**Work task:** Your output should consist solely of the lines from the one with "打算玩两个小时，那可能不适合你。但" through the end of the records, reproduced exactly, both ends included.

Dataset excerpts
______

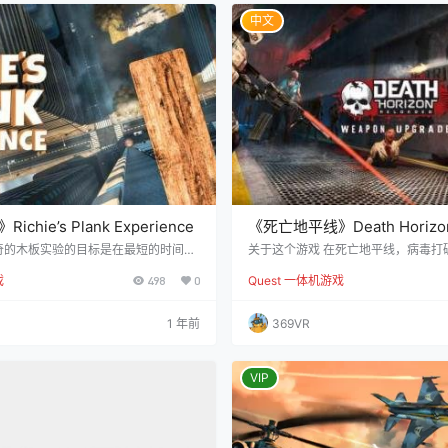
通过引导强大的光束来摧毁敌人，改变
健身手表…
中文
hie’s Plank Experience
《死亡地平线》Death Horizon:
奇的木板实验的目标是在最短的时间内
关于这个游戏 在死亡地平线，病毒打
感。当你的朋友和家人走在80层楼高的
制，所有的研究人员都变成了行尸走
戏
498
0
Quest 一体机游戏
会感到兴奋、膝盖软弱，手心出汗。如
被定位，但它随时可能爆发并造成灾
引他们，那么圣诞老人模拟器、噩梦模
清理车站，不要试图拯救子弹杀死所
者在三个英雄学校中飞行的任务将会吸
站的走廊里到处都是这些生物。 就像
1 年前
369VR
打算玩两个小时，那可能不适合你。但
样！！！死亡地平线移植到任务中，
你的朋友和家人，或者想让一群人聚在
他压力环境。 特点： ●主动使用两
对是首选。健康和安全指南几乎立即引
击、挂绳射击、用第二只手重新装枪
…
难以进入的区域。…
VIP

______

**Reply:**
打算玩两个小时，那可能不适合你。但
样！！！死亡地平线移植到任务中，
你的朋友和家人，或者想让一群人聚在
他压力环境。 特点： ●主动使用两
对是首选。健康和安全指南几乎立即引
击、挂绳射击、用第二只手重新装枪
…
难以进入的区域。…
VIP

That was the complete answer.